I bought a 56 piece hobby knife set from Lowes. It's pretty nice. It's got an attachable head, titanium #11 blades, an assortment of other blades, a standard and a phillips head screwdriver bit, straight and bent tip tweezers and a stainless steel ruler all in a sturdy zipper case.

Check it out when next you visit Lowes.


----------



## bert model maker (Feb 19, 2002)

What did you pay for it ?


----------



## Magesblood (May 12, 2008)

the low, low price of $11.98


----------



## bert model maker (Feb 19, 2002)

thats worth a 25 mile trip, thanks !!


----------



## djnick66 (May 2, 2008)

by chance is it on the Lowes web site so I know what to look for in the store? Or where in the store was it?


----------



## Magesblood (May 12, 2008)

Doesn't appear to be on the website just yet but it's just like the zipper pouches that contain the small screwdriver sets, files, and whatever else can fit into a 7" x 4" case.

here, just like these;
http://www.lowes.com/lowes/lkn?acti...544&Ne=4294967294&Ntk=i_products&Ntt=speedfit


----------



## djnick66 (May 2, 2008)

Cool I might make a pit stop at my Lowes this morning. I have to run an errand that is half way there as it is. Lowes is just a bit farther down the road...


----------



## djnick66 (May 2, 2008)

Bummed didn't find one. I looked where they had ONE X-acto type single knife, box cutters, small jewlers type files, etc.


----------



## Magesblood (May 12, 2008)

Well nuts, N-V-T-S, nuts.

I could pick you up one if you like. It's only $12.


----------



## djnick66 (May 2, 2008)

When I have more time I can check again. Where in the store was it? I was in "Tool World" with the cutting tools like box cutters, etc. But they could have stuff like that in with Wallpaper tools for all I know. Big store...


----------



## Magesblood (May 12, 2008)

erm, kind of on and endcap near the hammers and whatnot.


----------



## djnick66 (May 2, 2008)

I know what you mean. I did look at the end caps around the cutting tools. FYI they have a HUGE selection of Dremel bits, boxed sets of bits, etc. Not just the garden variety bits but pretty much all of them.
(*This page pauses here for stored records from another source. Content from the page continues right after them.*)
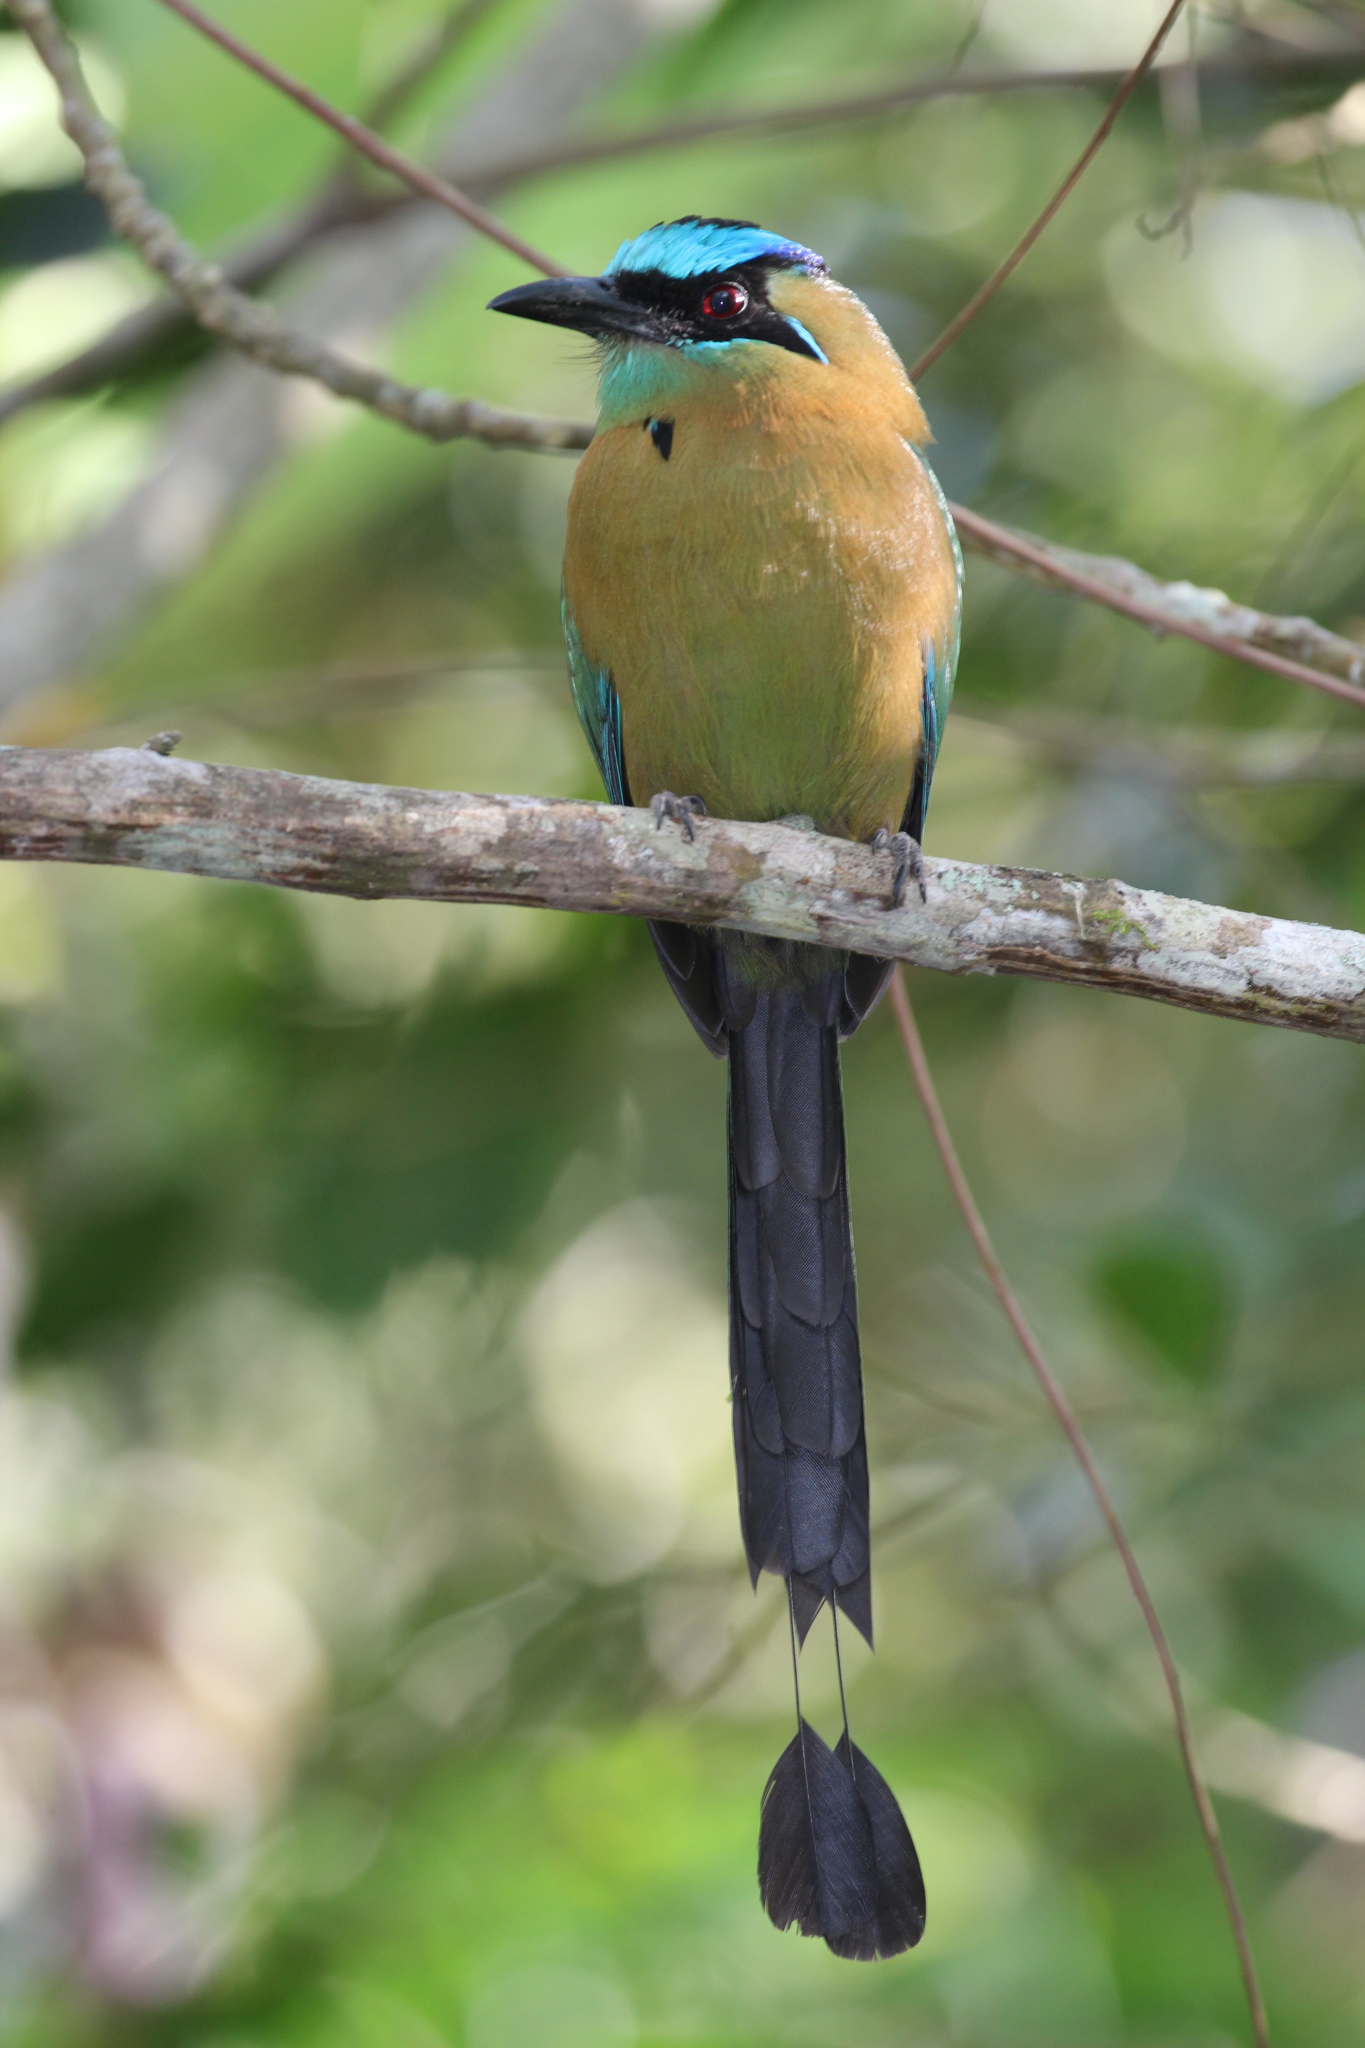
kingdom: Animalia
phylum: Chordata
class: Aves
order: Coraciiformes
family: Momotidae
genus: Momotus
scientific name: Momotus lessonii
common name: Lesson's motmot
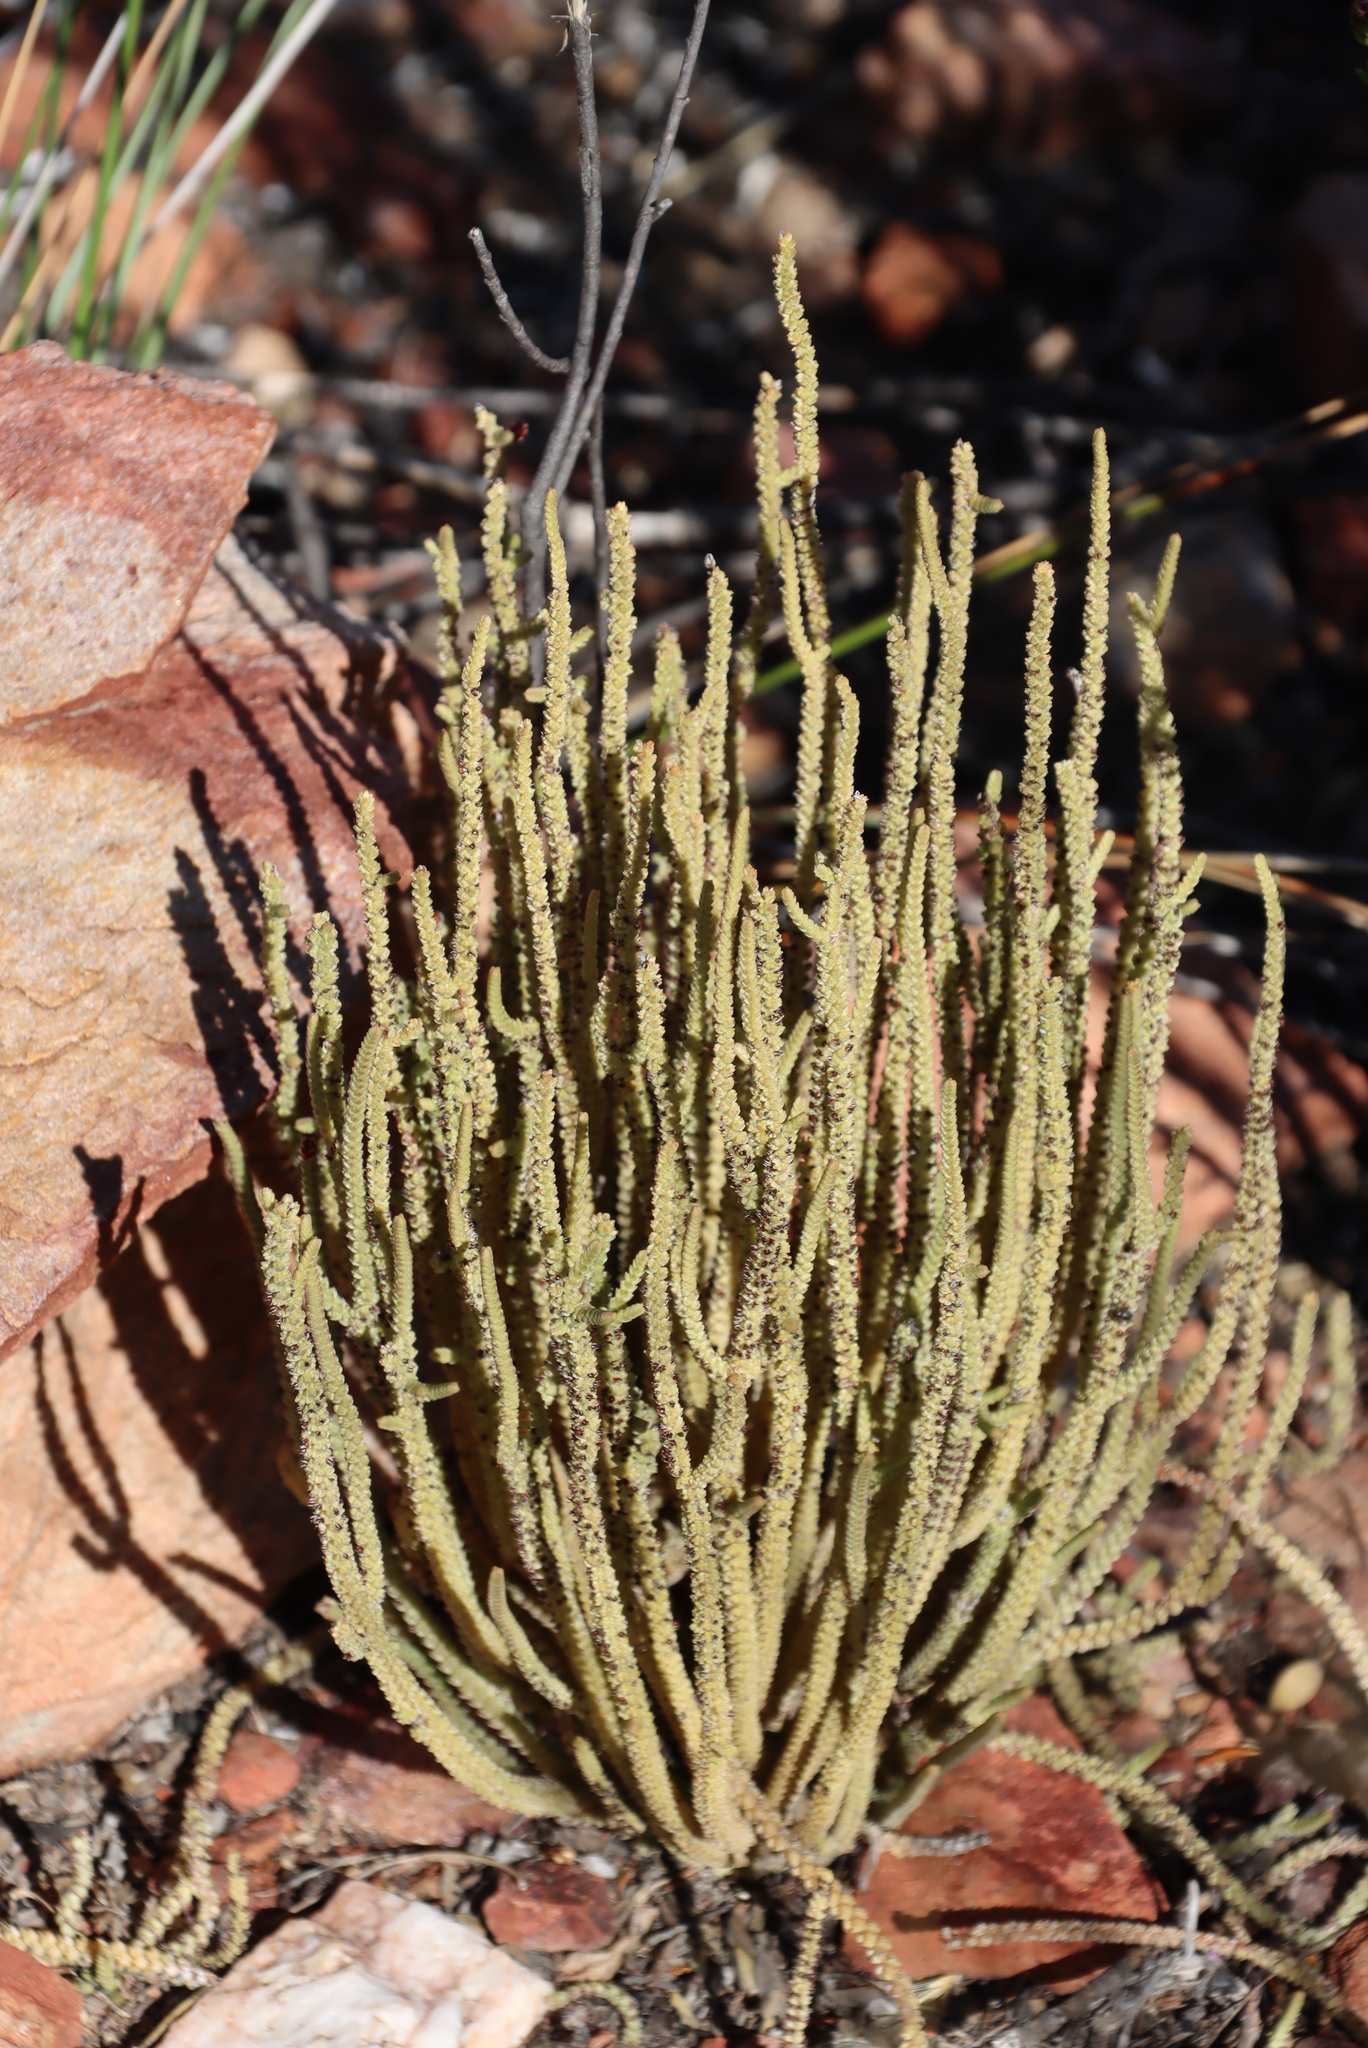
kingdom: Plantae
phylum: Tracheophyta
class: Magnoliopsida
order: Saxifragales
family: Crassulaceae
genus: Crassula
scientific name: Crassula muscosa
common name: Toy-cypress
Will give them a look see again when I have more time.


----------



## Magesblood (May 12, 2008)

I can spare the twelve bucks, it's no big deal.


----------



## azdacuda (May 7, 2008)

Very cool set, I just picked one up my self, its a seasonal thing from what the associate said, and it was on clearance for $11.98 normally 24.99
There were only 2 left. For those who want to pick it up before its gone the product number is #300441 Kobalt Speedfit 56 pc Micro Hobby Knife Set


----------



## Dinsdale (Jul 5, 2000)

I went Wed. afternoon and had the same experience as Nick. Saw one X-Acto type knife, lots of Dremel bits, but no 56 pc. hobby knife set.

Also tried the website with the description and the number and got no results.


----------



## spawndude (Nov 28, 2007)

I got mine in early December and paid the full price.

I'll bet most of these were sold before Christmas.


----------